Sellers Are Violating Trademarks Owned by the University of Georgia
The case was filed on July 8, 2022, in the Northern District of Georgia with the University of Georgia Athletic Association, Inc. as the plaintiff and is suing over 400 named defendants which include big box clothing retailers, clothing distributors, and online apparel vendors.
A preliminary injunction was filed in this case by the University of Georgia against the defendants, meaning that their accounts on various online marketplaces, including Amazon, are in the process or have been frozen. When this happens, they will not have access to their accounts or any funds associated with those accounts until further notice, or until they retain a firm to hopefully dissolve the injunction as it applies to them.
The Plaintiff’s brand is University of Georgia Trademark UGA, representing the brand party of University of Georgia Athletic Association, Inc. The University of Georgia (UGA) is a public university located in Athens, Georgia, and is one of the oldest public universities in the United States, founded in 1785.
The University of Georgia Athletic Association is the full name of UGA’s athletics department, which oversees the university’s athletic activities, including recruiting, competitions, and ticket and merchandise sales. The merchandise sold by UGA Athletics include T-shirts, sweatshirts, hats, and jerseys in men’s, women’s, and kids’ sizes. UGA apparel can be purchased online through their own athletics website as well as in-store.
UGA apparel and merchandise can also be found online through various online marketplaces, including Amazon. There are University of Georgia products on Amazon that are officially licensed, including clothes.
Many of the vendors selling UGA merchandise on Amazon, however, are third-party resellers selling unofficially licensed University of Georgia products. There are ten (10) trademarks being disputed in the first court filings, which include the signature University of Georgia letter G logo and variations of the logo, secondary bulldog logos, and the phrases “Between the Hedges,” “Bulldogs,” “Dawgs,” and “How ‘Bout Them Dawgs.” The dates that these trademarks were filed and approved are unknown.

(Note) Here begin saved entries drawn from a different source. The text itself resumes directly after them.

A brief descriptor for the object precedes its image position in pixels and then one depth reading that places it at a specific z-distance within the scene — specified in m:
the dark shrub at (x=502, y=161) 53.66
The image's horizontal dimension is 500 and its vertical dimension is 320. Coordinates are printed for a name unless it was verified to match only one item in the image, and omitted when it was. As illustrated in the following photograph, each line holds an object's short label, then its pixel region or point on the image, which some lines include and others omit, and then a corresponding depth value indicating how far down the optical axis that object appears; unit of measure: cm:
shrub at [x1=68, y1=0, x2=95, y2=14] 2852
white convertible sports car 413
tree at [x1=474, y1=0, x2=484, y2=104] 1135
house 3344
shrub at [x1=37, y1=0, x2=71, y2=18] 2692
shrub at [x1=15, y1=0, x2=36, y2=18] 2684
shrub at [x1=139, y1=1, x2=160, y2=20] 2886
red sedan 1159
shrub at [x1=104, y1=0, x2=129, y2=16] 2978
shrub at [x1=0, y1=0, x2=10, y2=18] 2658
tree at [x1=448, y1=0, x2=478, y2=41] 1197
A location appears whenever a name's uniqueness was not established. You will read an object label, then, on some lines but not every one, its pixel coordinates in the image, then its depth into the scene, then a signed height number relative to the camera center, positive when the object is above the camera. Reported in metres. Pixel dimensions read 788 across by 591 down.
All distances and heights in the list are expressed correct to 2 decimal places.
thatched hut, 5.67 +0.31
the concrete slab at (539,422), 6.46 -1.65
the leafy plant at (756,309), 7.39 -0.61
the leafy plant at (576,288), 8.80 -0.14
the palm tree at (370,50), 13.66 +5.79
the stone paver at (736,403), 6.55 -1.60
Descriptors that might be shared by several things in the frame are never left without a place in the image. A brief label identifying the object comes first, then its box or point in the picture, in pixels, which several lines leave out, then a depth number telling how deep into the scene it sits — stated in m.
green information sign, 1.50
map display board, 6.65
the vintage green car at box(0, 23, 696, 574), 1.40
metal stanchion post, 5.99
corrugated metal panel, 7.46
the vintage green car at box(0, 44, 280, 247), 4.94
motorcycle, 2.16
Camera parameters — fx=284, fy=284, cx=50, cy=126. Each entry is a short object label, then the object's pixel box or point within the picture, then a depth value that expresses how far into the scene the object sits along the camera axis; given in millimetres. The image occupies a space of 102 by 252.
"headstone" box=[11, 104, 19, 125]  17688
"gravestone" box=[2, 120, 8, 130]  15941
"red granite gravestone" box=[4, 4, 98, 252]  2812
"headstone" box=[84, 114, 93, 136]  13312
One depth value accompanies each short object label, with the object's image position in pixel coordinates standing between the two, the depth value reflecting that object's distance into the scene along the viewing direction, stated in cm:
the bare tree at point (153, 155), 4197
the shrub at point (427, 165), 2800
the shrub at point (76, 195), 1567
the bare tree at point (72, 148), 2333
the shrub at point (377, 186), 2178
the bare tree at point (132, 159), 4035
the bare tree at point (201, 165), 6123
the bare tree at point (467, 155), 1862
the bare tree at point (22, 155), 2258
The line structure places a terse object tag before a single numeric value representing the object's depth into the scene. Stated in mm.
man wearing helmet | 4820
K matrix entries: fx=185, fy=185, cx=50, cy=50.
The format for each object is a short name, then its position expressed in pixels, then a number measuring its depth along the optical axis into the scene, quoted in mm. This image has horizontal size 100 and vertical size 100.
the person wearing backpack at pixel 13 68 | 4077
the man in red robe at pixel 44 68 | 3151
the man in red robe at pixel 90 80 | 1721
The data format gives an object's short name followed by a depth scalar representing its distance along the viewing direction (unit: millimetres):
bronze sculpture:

The first count is infringement of a registered trademark, referring to the defendants selling counterfeit products featuring trademarked University of Georgia branding, which can create the potential for confusion or deception for potential consumers. The court filings claim the defendants had knowledge of the trademarks registered by UGA but continued to sell their unlicensed products anyway, causing damages to UGA’s athletics department’s merchandise sales.
The second count is federal unfair competition, meaning that the defendants knowingly violated UGA’s trademarks and sold products which deceived consumers into believing they were officially licensed, again causing damages to UGA.
The third count is common trademark infringement and unfair competition, referring to the combined aforementioned actions of the defendants causing harm to the plaintiff.